First off to say I am not an expert wordpress or php but after some initial research I feel that this should be possible.

I want to adapt the behaviour of a plugin on my site (without altering the plugin source files) so that every time a shortcode runs then one of the attributes is replaced with information from user metadata. In this way the results are customised to user.

Fine to extract the user metadata but not sure on how I can override a specific shortcode attribute?

See Use content custom filter for all shortcodes Also Filter specific shortcode output? Also Add attribute to existing Shortcode

  • 1
    Do you have to hijack the existing one? You could just make a new one which takes the same parameters, does something with the parameters and then calls the existing one to let it do its thing. Or you could make one small change in the existing plugin to rename its shortcode, then write your new one with the existing name so you don't have to change it in your pages?
    – mozboz
    Commented Jul 1, 2020 at 11:35

1 Answer 1


You have several options, but I would advise against what you're doing, what you really need is to make a new shortcode that calls the plugins functions to achieve what you want ( or to use a plugin that provides a filter ):

1. Search Replace on the Post Content

Hook into the_content filter, and do a string search replace on the content before it's processed by do_shortcodes.

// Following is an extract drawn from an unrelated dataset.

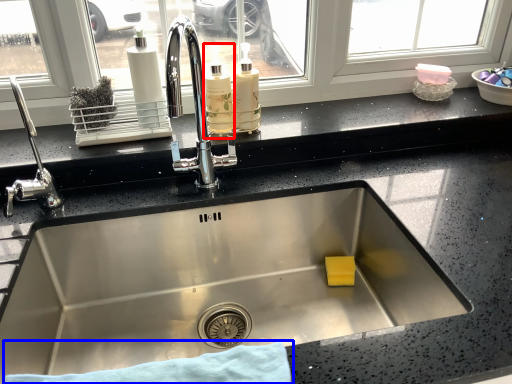
Question: Which object appears closest to the camera in this image, bottle (highlighted by a red box) or bath towel (highlighted by a blue box)?

Choices:
 (A) bottle
 (B) bath towel

Answer: (B)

Note that you'll need to check the post has that shortcode, find where the shortcode is, parse out the values, and swap them.

This is the harder solution, and will have a performance cost

2. Contextual Shortcode Wrappers

You could build a shortcode that wraps around the other shortcode, and then does solution 1) but only on the shortcodes inside. This relies on the shortcodes second parameter which contains the content inside the shortcode. This would be more useful than solution 1, while still requiring the same work.

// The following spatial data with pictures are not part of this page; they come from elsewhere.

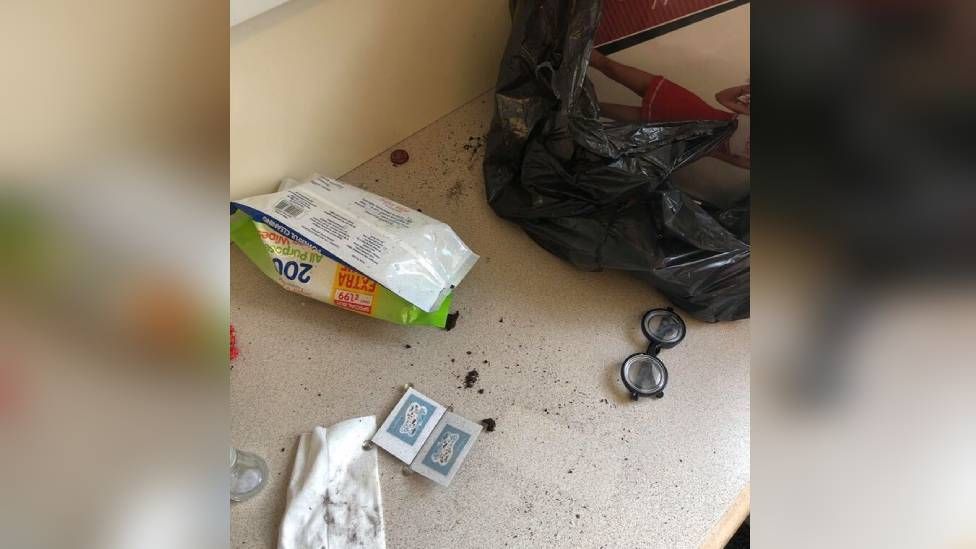
You are a GUI agent. You are given a task and a screenshot of the screen. Output one action in this format:
    pyautogui.click(x=<x>, y=<y>)
    Task: Click on the dusting cloth
    
    Given the screenshot: What is the action you would take?
    pyautogui.click(x=338, y=453)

It would be slightly faster too, but only because it doesn't have to process the entire post content, so the savings are minimal.

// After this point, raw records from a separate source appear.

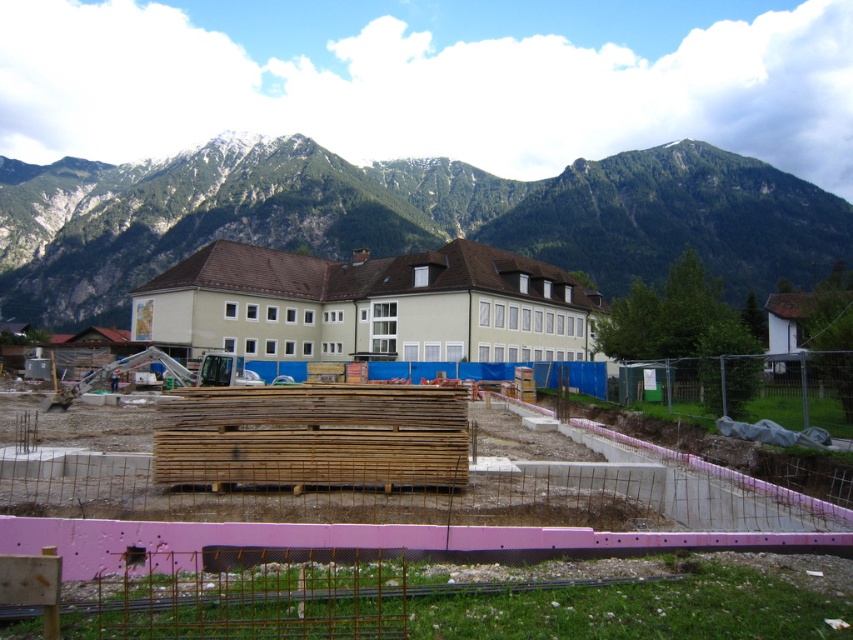
Question: Is wooden planks at center further to the viewer compared to green rocky mountains at upper center?

Choices:
 (A) no
 (B) yes

Answer: (A)

Question: Which of the following is the closest to the observer?

Choices:
 (A) wooden planks at center
 (B) green rocky mountains at upper center

Answer: (A)

Question: Which point is closer to the camera?

Choices:
 (A) (331, 515)
 (B) (663, 209)

Answer: (A)

Question: Does wooden planks at center have a larger size compared to green rocky mountains at upper center?

Choices:
 (A) no
 (B) yes

Answer: (A)

Question: Can you confirm if wooden planks at center is smaller than green rocky mountains at upper center?

Choices:
 (A) no
 (B) yes

Answer: (B)

Question: Which of the following is the closest to the observer?

Choices:
 (A) green rocky mountains at upper center
 (B) wooden planks at center

Answer: (B)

3. Unregister The Shortcode and Re-register a Wrapper With The Same Name

Shortcodes map on to functions, so unregister the shortcode, create a new shortcode with the same name, and pass the attributes to the function. That way you can swap some of those attributes out to override them.

For example lets say we want to change the [toms_hello name="Tom"] shortcode:

add_shortcode( 'toms_hello', 'toms_hello_shortcode' );

function toms_hello_shortcode( $atts ) {
    return 'Hello ' . $atts['name'];

Lets say I want the name to always be "Jane Doe" no matter what the name says. I could do something like this:

remove_shortcode( 'toms_hello' );
add_shortcode( 'toms_hello', 'janedoe_toms_hello' );

function janedoe_toms_hello( $atts ) {
    $atts['name'] = 'Jane Doe';
    return toms_hello_shortcode( $atts );

This would be the fastest and most compatible solution.

4. Copy the shortcode under a new name

This is by far the easiest, copy paste the shortcode into a new plugin, and give it a new name, then make the adjustments you want. Note that you'll need to make some adjustments to get it working that depend entirely on how the original was implemented.

A General Note

Shortcodes aren't intended as a programming language, they're just a way to do a substitution when you need to put PHP generated content inside a post. If you need more complexity or you're trying to plumb dynamic data into dynamic data, then you've moved beyond the usefulness of shortcodes, and are headed down a cul de sac of personal development.